@Magnus
Associating men with negativity and women with positivity gives men a bad rap.
I’d rather associate men with a different side of positivity, and negativity.
I, and I suspect many, tend to associate men with pride (I like myself, which can be (un)healthy, mind you, like all the feels) and anger/hate (I dislike you), and women with guilt/shame (I dislike myself) and love (I like you), giving men a more self>other attitude, and women a more other>self attitude, but of course both sexes are more than capable of experiencing both.
I associate men with courage, but also foolhardiness, and women with cowardice, but also caution.
Oddly I associate men with both happiness (things are pretty good), and despair (but they’re going to get worse), which gives them a conservative outlook, and women with sadness (things are pretty bad), and hope (but they’re going to get better), giving them a progressive outlook.
And all of these qualities have implications for the kinds of music men and women tend to create, and gravitate towards.
Satan is one of our negative male archetypes, and Jesus one of our positive ones.
They appear equally masculine, in that they both look strong, but Satan looks antisocial (the attacker), and Jesus social (the defender).
Men’s sociality manifests in their capacity to protect and provide (ensure survival), and their anti-sociality manifests in their capacity to destroy.
There are negative and positive female archetypes in the bible and elsewhere in popular culture, such as Eve, Lilith and Delilah on the left hand, and Ruth, Esther and the three Marys on the right.

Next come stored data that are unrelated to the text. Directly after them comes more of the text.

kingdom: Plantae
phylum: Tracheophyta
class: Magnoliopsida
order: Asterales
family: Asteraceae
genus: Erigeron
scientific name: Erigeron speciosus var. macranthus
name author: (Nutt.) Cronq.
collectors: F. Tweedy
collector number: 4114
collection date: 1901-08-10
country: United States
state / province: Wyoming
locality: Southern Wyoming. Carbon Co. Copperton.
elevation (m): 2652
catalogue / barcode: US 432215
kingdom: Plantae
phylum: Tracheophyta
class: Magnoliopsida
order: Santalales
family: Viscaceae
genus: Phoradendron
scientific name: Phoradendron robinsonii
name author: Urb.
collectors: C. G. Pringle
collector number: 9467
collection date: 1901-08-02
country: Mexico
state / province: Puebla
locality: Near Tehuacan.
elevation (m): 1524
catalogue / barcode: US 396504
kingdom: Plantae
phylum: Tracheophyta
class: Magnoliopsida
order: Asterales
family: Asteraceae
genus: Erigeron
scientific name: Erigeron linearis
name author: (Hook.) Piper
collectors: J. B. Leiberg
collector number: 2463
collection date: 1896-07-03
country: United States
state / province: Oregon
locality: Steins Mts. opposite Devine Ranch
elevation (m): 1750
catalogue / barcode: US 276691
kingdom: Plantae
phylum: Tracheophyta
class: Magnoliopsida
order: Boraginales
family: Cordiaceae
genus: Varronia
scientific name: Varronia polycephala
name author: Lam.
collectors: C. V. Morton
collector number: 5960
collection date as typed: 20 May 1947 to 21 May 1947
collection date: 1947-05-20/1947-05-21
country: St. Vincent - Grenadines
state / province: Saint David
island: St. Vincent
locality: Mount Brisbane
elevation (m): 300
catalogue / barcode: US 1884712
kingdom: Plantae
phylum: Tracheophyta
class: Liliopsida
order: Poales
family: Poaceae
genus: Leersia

Women’s sociality manifests in their capacity to give birth, and to nurture (ensure health and wellbeing), women’s anti-sociality manifests in their capacity to abort, and to deprive.
Disclaimer: even if it ought to go without saying on a philosophy forum, I just want to say I’m sure some of what passes for masculinity and femininity is socially constructed, as I’m sure some of it has a biological basis, it’s just often difficult to distinguish nature, from nurture, and of course there are exceptions, no two individuals are entirely alike, but a few exceptions don’t disprove the rule.